Claudio Martínez

Personal information
- Full name: Claudio Hernán Martínez Gallardo
- Date of birth: 18 July 1980 (age 45)
- Place of birth: Santiago, Chile
- Position: Striker

Senior career*
- Years: Team / Apps / (Gls)
- 2004: Persim Maros /  / (1)
- 2005: Mitra Kukar /  / (3)
- Persekaba Badung
- PSMS Medan
- 2008: Persigo Gorontalo /  / (8)
- 2009: PPSM Magelang
- 2016: Assalam FC

= Claudio Martínez =

Chilean footballer and actor

Claudio Hernán Martínez Gallardo (born 18 July 1980) is a Chilean actor and former professional footballer who played as a goalkeeper for clubs in Indonesia.

==Football career==
Born in Santiago, Chile, Martínez played mainly as a striker in Indonesia and used to wear the number 99.

In Indonesia, he played for Persim Maros, Mitra Kukar, Persekaba Badung, PSMS Medan, Persigo Gorontalo, where he scored eight goals, and PPSM Magelang.

He retired in 2009 and has continued playing football at exhibition games alongside players such as Cristian Carrasco and Alejandro Tobar.

In 2016, he had a stint with East Timorese side Assalam FC with his compatriot Simón Elissetche as coach.

==Acting career==
Following his retirement as a football player, he made his home in Indonesia and switched to showbiz and acting.
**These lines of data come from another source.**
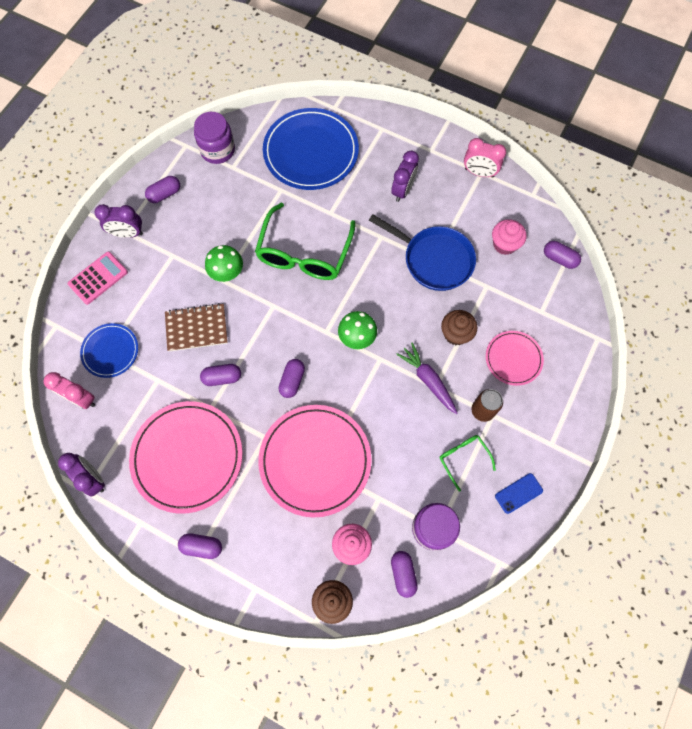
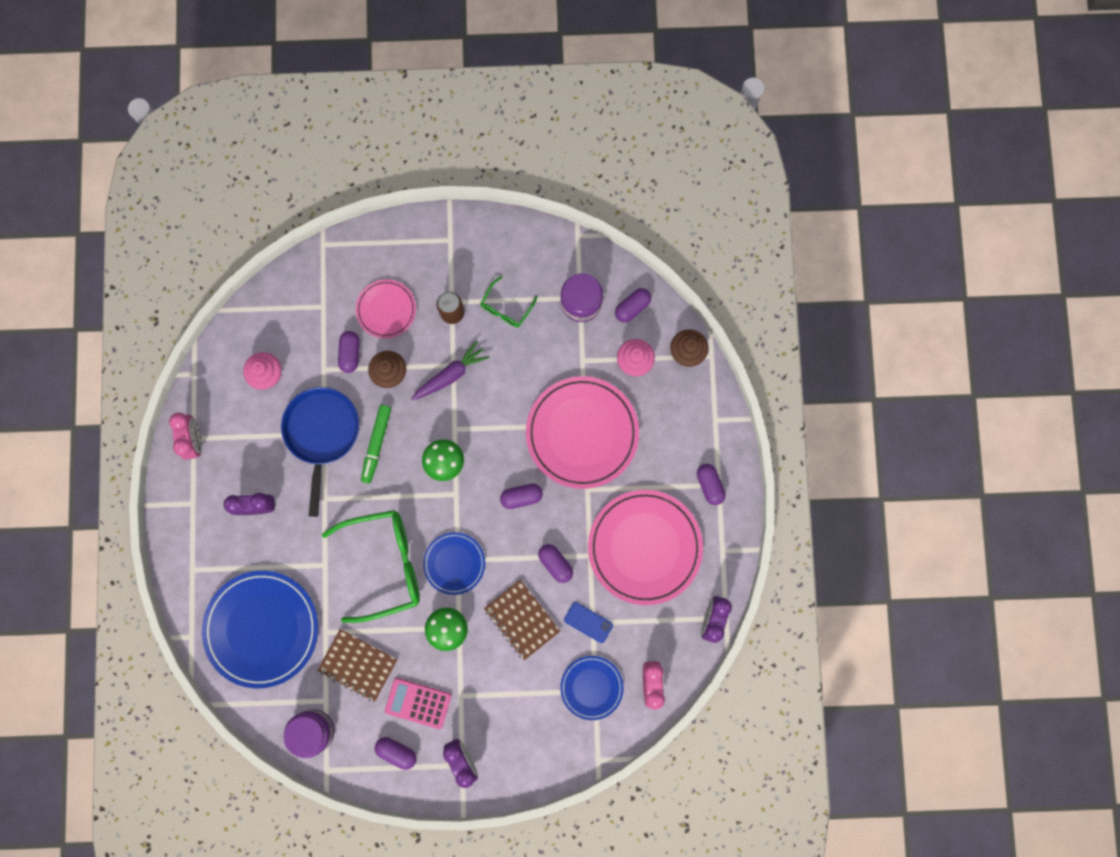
camera: 120 degrees left, 10 degrees up
(98, 278) = (526, 754): pink calculator -> pink calculator (418, 703)
(243, 199) = (358, 665): none -> brown notebook
(272, 302) = (454, 563): none -> blue plate
(402, 294) = (376, 444): none -> green marker
(428, 380) = (450, 375): purple carrot -> purple carrot turned 150 degrees counterclockwise
(518, 493) = (510, 247): blue phone -> blue phone (588, 622)
(559, 259) = (255, 316): purple capsule -> purple capsule (350, 353)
Using the stage name of Claudio, he became famous after making appearances in the TV series Tendangan Si Madun (Madun's Kick).

He also has been renowned by his appearances in series such as Pangeran (Prince), Samson dan Dahlia (Samson and Delilah) and ABG Jadi Manten.
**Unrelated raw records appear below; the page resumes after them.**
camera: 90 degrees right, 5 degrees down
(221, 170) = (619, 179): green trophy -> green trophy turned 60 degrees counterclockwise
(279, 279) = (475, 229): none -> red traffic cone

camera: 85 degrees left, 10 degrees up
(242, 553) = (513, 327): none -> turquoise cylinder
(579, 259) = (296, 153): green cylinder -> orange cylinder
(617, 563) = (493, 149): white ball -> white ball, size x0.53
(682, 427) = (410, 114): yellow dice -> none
He has also acted in films and took part in advertising for brands such as Mitsubishi and Richesee Nabati.

==Personal life==
Martínez came to Indonesia in 2001.

His wife is an Indonesian called Musriana, but he prefers calling her Ana. They have a daughter named Alexandra.

===Controversies===
In 2005, he was arrested by taking part in a party with drug use, when he was a player of Mitra Kukar.

In November 2018, Martínez was arrested by drug possession in his home in Depok.

In July 2022, Martínez was assaulted by the employees of a bar located in Kuningan, Jakarta.